→ **What the task requires**:
Please print each entry below exactly as it stands, but without any pictures.

(Stored data)
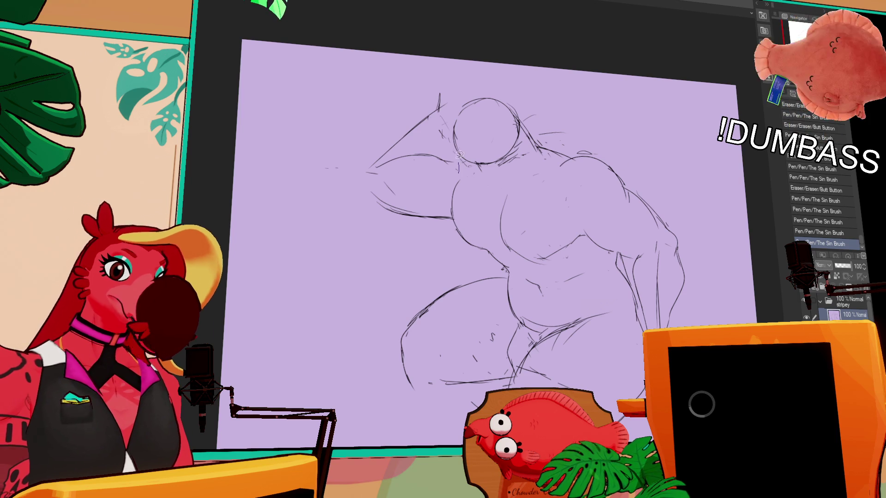
mouse_move(335, 160)
left_mouse_down()
mouse_move(443, 239)
mouse_move(456, 179)
left_mouse_up()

→ **Result for this exercise**:
mouse_move(335, 160)
left_mouse_down()
mouse_move(443, 239)
mouse_move(456, 179)
left_mouse_up()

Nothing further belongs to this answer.